Passive Check Behavior

Hi all, I have a passive check configured where I’m getting unexpected behavior after service state != OK. Basically, I have a cron job that runs daily @ 02:00 and then sends a process-check-result. I want the freshness check to run between 9:00-9:15, where if no update in the past 24 hours then change to UNKNOWN. What I am seeing with the following code is cron updates service as WARNING fine, then almos 6 hours later freshness kicks in and changes to UNKNOWN. Any thoughts on what I’m doing wrong?

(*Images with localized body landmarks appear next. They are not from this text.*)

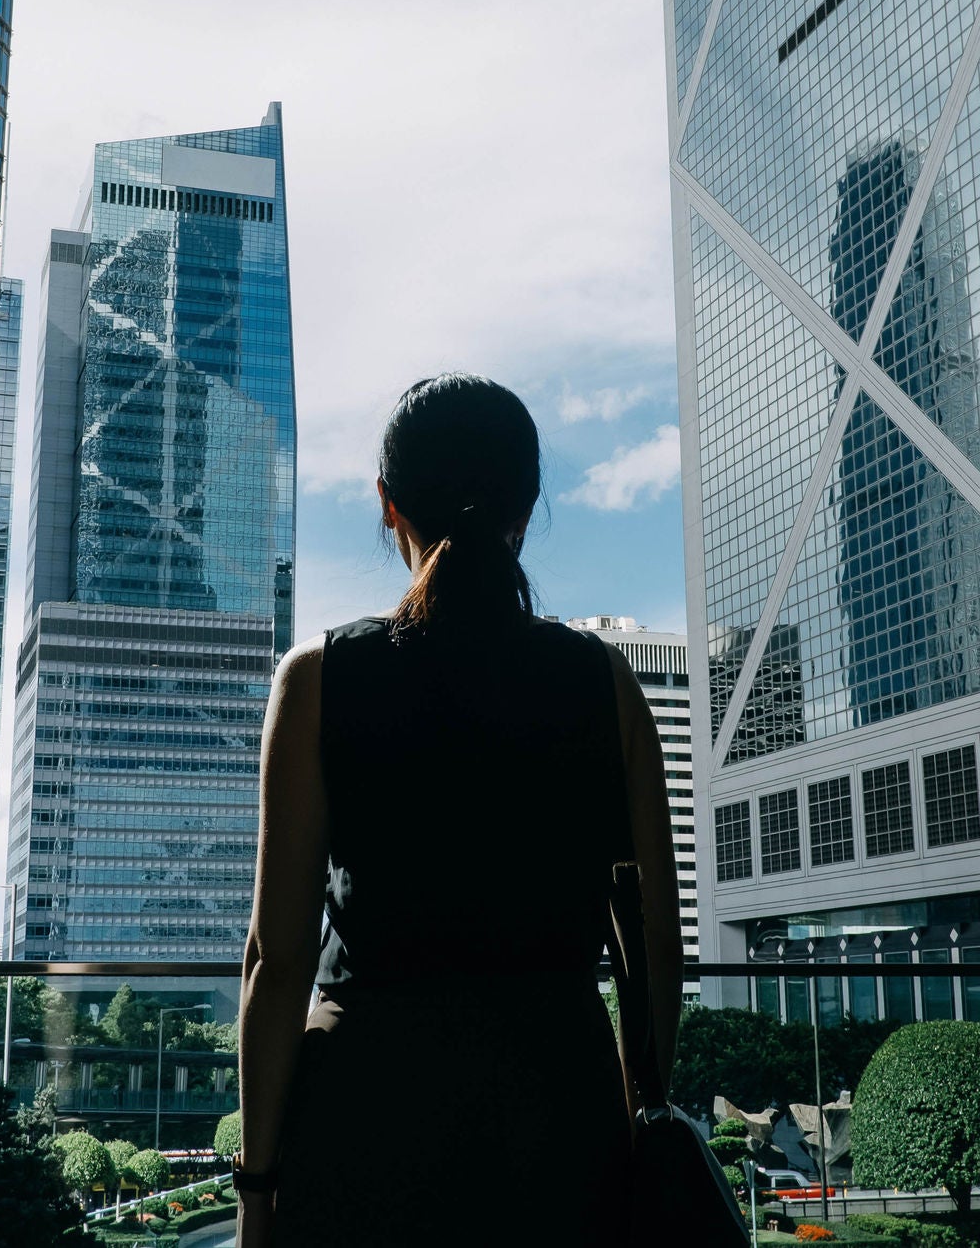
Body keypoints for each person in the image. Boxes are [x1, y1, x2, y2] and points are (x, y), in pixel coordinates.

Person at [233, 374, 682, 1248]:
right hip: (559, 1122)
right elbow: (655, 951)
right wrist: (634, 1118)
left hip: (368, 1125)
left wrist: (256, 1188)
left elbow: (276, 961)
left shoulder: (318, 680)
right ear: (527, 510)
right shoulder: (608, 687)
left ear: (387, 505)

template Service "generic-service" {
  max_check_attempts = 5
  check_interval = 1m
  retry_interval = 30s
  enable_perfdata = false
}

object TimePeriod "0900to0915" {
  ranges = {
    "monday" 	= "09:00-09:15"
    "tuesday" 	= "09:00-09:15"
    "wednesday" = "09:00-09:15"
    "thursday" 	= "09:00-09:15"
    "friday" 	= "09:00-09:15"
    "saturday" 	= "09:00-09:15"
    "sunday" 	= "09:00-09:15"
  }
}

apply Service "test_service" {
  import "generic-service"
  check_command = "dummy"
  
  enable_active_checks = true
  enable_passive_checks = true
  
  check_interval = 24h
  max_check_attempts = 1
  check_period = "0900to0915"
  
  vars.dummy_state = 3
  vars.dummy_text = {{
    return "No check results received."
  }}
}

thats the return code for unknown

between 9 and 9.15 the active check dummy will run and and in your case returns 3 (unknown) every minute so about 14 times in this interval

In your case I would do something like this:
https://icinga.com/docs/icinga-2/latest/doc/08-advanced-topics/#check-result-freshness
and adapt the returncode based on the check-age

Thanks for the response, but I actually want it to return UNKNOWN if freshness fails. I’m experiencing a few things I don’t understand:

  1. status changing to UNKNOWN well before the check_period
  2. status changing to unknown when check_interval hasn’t even come close

Maybe Icinga can’t do what I’m wanting it to do, but essentially when a result is sent to Icinga, the check_interval clock starts. When check_period is reached, then have freshness check execute dummy only if a result hasn’t been posted within the check_interval.

Did you send a TTL and mess up the freshness by doing so?
Sorry, scrap that but keep it in mind as it can mess up your scheduling!

@moreamazingnick is right, it will not work as you think.
you need to calculate vars.dummy_state via DSL this code from the link above could give you some ideas:

{{
    var service = get_service(macro("$host.name$"), macro("$service.name$"))
    var lastCheck = DateTime(service.last_check).to_string()

    return "No check results received. Last result time: " + lastCheck
  }}

This code is for vars.dummy_text but you can change it to fit for vars.dummy_state by calculating if the service.last_check is longer ago then now - 7h 15min then return the number 3 or if newer, return the number 0.

Icinga has a build in programming language - I highly doubt it can’t do what you want but maybe not the way you want :wink:

Well, the following day we didn’t experience the same issue, even though the status and results were sent the same way. The ongoing theory is that it was due to retry_interval, so I’ve set it to 24h as well.

if still you have set check attempts to “5” you need 5 cycles to go to a hard state.
if you set the retry interval to 24h this would mean you will recognise a error after like 5 days or so

check attempt 1 → Softstate critical
passive checkresult → hardstate OK
24h
check attempt 1 → Softstate critical
24h
check attempt 2 → Softstate critical
24h
check attempt 3 → Softstate critical
24h
check attempt 4 → Softstate critical
24h
check attempt 5 → Hardstate critical → notification

Thanks for the reply. I’m actually overriding the default from the template with max_check_attempts = 1 in the service.